Eigentlich könnte die Nachtkritik hier schon enden. Die musikalisch-theatralische Vitalitätsinjektion, die das lückenlos wunderbare Ensemble dem dankbaren Publikum an diesem Mittwoch-Abend verabreichte, lässt sich nur schwer adäquat beschreiben.

In Europa diese Gershwin-Oper aufzuführen, die nach dem Wunsch des Komponisten eben nicht von schwarz geschminkten Weißen geboten werden sollte, ist schwierig. Das Theater an der Wien hält sich nahezu durchgehend an die Vorschrift und macht so verständlich, dass sie nicht politischer correctness entspringt, sondern gute künstlerische Gründe dafür sprechen.

Wie sich die Sängerinnen und Tänzer unter der temperamentvollen musikalischen Leitung von Wayne Marshall bewegen, wie sie Gospels intonieren oder Gott anflehen, wäre vom feinsten Wiener Chor nicht zu erreichen. So gut Gershwin das musikalische und sprachliche Idiom der Schwarzen in den USA studiert und nachempfunden hat, so problematisch ist die Interpretation dieser Rollen durch weiße Darsteller.

Katrin Lea Tag hat für Regisseur Mathew Wild ein wunderbar einfaches Bühnenbild gebaut. Ein drehbarer riesiger Turm aus Containern ist Porgys Dorf. Hier entfaltet Mathew Wild, der junge künstlerische Leiter der Capetown-Opera, die Tragödie des von Jugend an verkrüppelten Porgy und der von Drogen und gewalttätigen Männern zerstörten Bess. Um sie herum pulsiert ganz natürlich das Dorfleben, besetzt mit feinsten Solisten, die zusammen auch den Chor ergeben.

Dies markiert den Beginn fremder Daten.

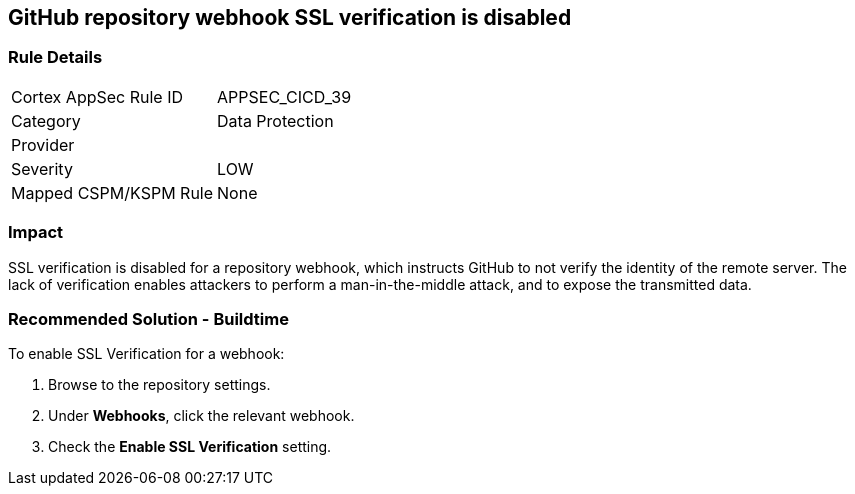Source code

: == GitHub repository webhook SSL verification is disabled

=== Rule Details

[cols="1,2"]
|===
|Cortex AppSec Rule ID |APPSEC_CICD_39
|Category |Data Protection
|Provider |
|Severity |LOW
|Mapped CSPM/KSPM Rule |None
|===


=== Impact
SSL verification is disabled for a repository webhook, which instructs GitHub to not verify the identity of the remote server.
The lack of verification enables attackers to perform a man-in-the-middle attack, and to expose the transmitted data.


=== Recommended Solution - Buildtime

To enable SSL Verification for a webhook:

 
. Browse to the repository settings.
. Under **Webhooks**, click the relevant webhook.
. Check the **Enable SSL Verification** setting.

Im Graben sitzt das "Wiener Kammerorchester special extended", das mit Präzision, Swing und spürbarer Lust am Rhythmus den Teppich für das Sängerfest ausbreitet. Eric Greene ist ein hühnenhafter, vom Leiden nicht gebeugter Porgy mit gewaltiger Stimme, Jeanine de Bique eine zarte, hochattraktive Bess mit strahlendem Sopran. Sportin`Life und Crown, die Männer, die ihr Ende bedeuten, stehen den beiden um nichts nach. Trompetenhaft der Tenor Zwakele Tshabalalas, der den Drogendealer wunderbar schleimig darstellt. Alle Schattierungen von Verführung bis roher Gewalt kann Norman Garrett als Crown aufbieten. Zu lang die Liste der wunderbaren Frauen, Männer und Kinder aus dem Dorf.

Anhaltender Jubel für ein ungetrübtes Opernerlebnis.